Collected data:
BEGIN

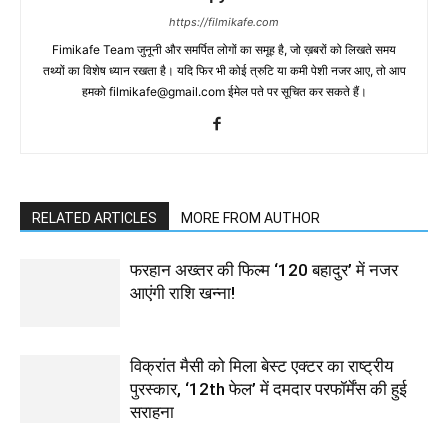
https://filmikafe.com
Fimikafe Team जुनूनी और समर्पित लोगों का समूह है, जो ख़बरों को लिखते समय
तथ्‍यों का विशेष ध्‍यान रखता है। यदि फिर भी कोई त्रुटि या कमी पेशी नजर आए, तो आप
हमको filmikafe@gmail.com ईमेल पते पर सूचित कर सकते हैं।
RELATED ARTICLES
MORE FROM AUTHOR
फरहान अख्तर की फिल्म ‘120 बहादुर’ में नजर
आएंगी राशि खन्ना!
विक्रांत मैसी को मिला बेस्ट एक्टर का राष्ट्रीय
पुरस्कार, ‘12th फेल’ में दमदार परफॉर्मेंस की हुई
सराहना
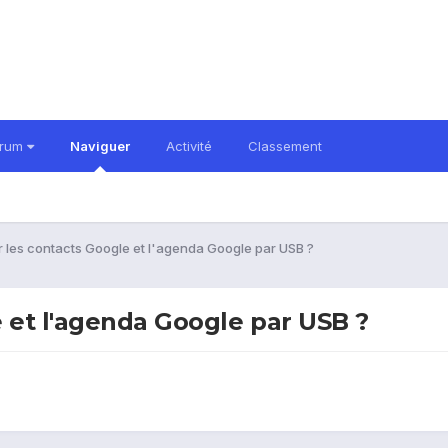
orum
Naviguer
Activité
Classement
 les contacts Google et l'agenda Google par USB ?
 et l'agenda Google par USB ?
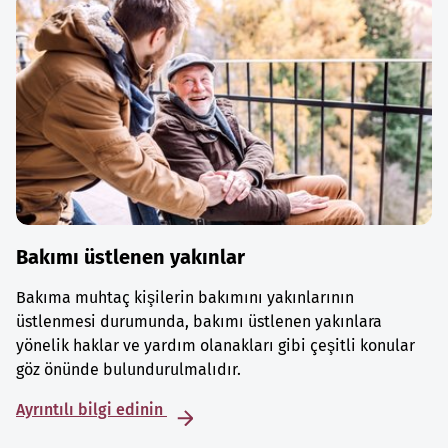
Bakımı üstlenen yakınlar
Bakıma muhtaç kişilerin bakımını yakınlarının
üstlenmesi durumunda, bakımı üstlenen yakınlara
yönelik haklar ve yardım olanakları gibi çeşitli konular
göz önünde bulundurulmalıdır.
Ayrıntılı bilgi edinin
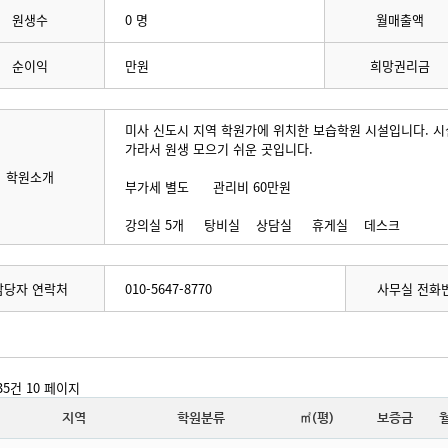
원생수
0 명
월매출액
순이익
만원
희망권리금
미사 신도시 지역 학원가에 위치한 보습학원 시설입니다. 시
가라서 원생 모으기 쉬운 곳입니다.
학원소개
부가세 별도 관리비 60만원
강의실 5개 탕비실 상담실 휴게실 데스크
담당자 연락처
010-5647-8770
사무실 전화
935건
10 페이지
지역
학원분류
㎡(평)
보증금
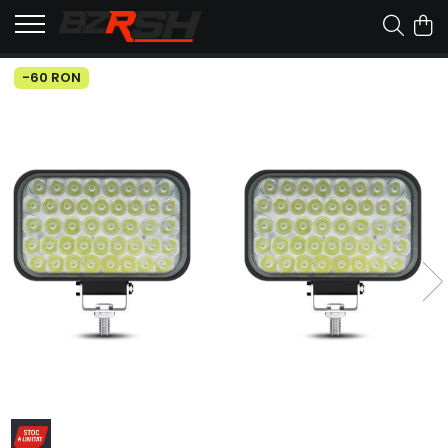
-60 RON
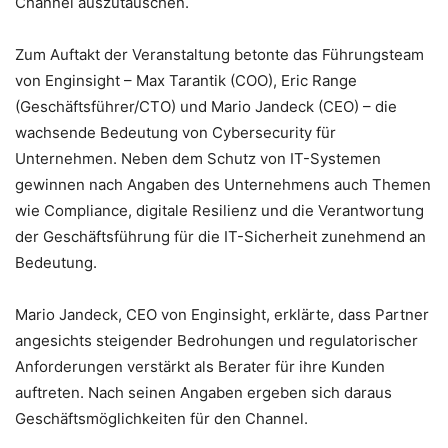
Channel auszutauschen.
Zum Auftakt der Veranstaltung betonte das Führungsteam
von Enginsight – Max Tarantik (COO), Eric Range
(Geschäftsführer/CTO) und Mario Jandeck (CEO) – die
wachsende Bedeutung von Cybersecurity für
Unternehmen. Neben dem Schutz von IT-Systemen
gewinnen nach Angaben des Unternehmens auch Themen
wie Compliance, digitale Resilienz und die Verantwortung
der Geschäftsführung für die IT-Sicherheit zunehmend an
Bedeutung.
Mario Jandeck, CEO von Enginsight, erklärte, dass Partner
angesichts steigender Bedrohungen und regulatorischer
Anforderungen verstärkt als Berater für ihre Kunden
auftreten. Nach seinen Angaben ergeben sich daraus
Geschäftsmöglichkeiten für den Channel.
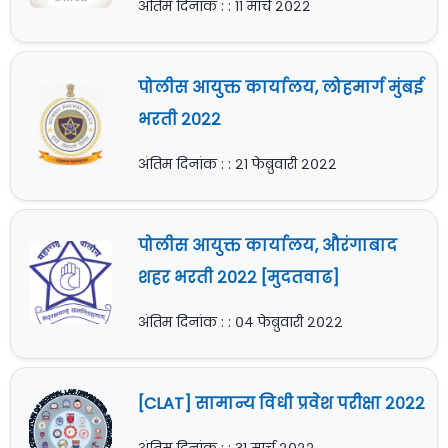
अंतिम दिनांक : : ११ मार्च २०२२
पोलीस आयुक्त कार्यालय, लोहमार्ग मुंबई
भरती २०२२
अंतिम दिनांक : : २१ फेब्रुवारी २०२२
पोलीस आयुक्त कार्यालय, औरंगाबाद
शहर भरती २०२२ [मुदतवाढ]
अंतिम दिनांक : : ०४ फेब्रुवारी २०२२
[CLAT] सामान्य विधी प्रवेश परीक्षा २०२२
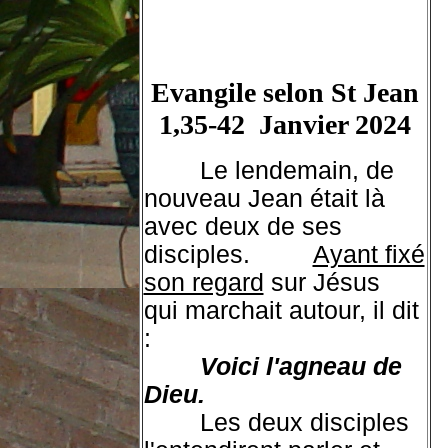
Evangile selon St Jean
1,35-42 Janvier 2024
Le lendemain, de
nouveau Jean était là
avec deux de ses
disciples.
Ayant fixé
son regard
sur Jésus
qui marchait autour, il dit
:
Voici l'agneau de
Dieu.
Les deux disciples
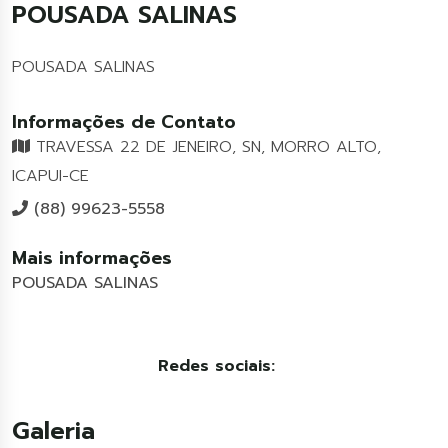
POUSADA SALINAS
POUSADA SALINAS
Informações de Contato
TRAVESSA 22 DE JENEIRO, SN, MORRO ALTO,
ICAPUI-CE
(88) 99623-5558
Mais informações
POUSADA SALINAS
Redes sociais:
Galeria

END
BEGIN

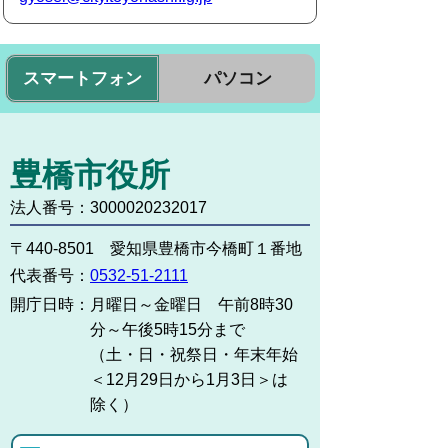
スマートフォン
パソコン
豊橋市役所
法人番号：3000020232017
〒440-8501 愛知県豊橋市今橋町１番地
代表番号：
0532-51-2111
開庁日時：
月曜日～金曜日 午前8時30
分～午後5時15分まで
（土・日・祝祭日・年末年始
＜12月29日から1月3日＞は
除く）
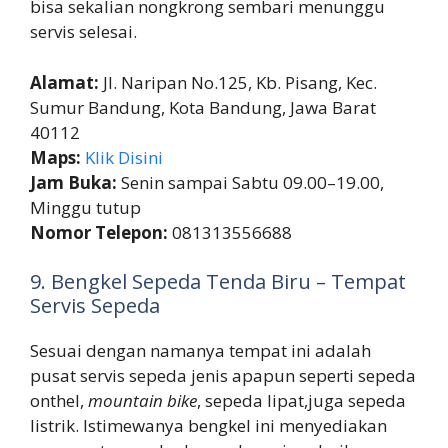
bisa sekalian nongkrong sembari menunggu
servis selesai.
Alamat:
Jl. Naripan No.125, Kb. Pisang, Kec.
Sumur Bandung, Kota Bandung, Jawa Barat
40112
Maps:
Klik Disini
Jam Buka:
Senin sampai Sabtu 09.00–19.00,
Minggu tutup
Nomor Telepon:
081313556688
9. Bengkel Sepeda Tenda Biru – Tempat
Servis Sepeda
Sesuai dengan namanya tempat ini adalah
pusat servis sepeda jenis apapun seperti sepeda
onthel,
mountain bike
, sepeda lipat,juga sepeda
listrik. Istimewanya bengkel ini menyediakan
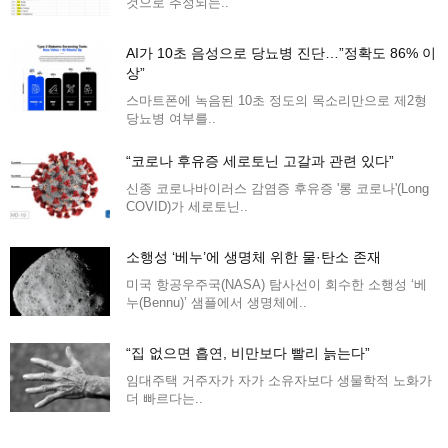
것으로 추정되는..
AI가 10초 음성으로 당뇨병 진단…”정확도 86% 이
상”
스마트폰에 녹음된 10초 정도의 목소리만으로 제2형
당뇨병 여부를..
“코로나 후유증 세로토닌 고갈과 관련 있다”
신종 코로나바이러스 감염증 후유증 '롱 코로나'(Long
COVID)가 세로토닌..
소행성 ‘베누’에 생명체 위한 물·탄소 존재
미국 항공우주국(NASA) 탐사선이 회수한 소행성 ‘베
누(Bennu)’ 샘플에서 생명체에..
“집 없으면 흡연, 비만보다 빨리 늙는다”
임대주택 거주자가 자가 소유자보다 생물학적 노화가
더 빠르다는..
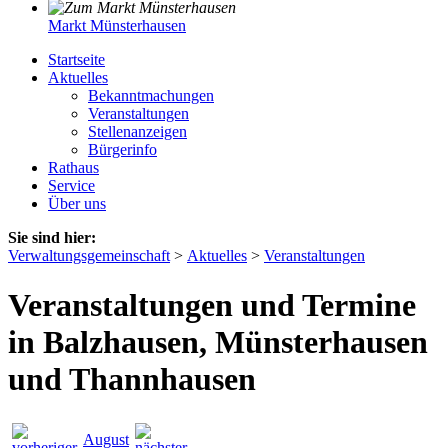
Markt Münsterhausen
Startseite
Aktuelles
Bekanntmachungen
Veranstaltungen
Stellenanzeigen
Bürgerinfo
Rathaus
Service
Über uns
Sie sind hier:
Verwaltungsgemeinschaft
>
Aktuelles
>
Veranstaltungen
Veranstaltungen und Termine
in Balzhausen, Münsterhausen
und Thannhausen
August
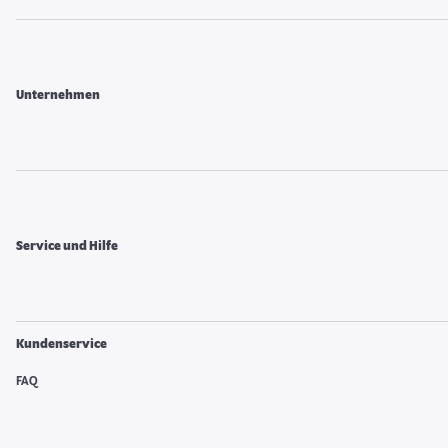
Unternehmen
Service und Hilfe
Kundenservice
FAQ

END

_What you have to do:_ A complete answer reproduces every line of the records in which the word "Enginsight" occurs.

_Solution to this problem:_
von Enginsight – Max Tarantik (COO), Eric Range
Mario Jandeck, CEO von Enginsight, erklärte, dass Partner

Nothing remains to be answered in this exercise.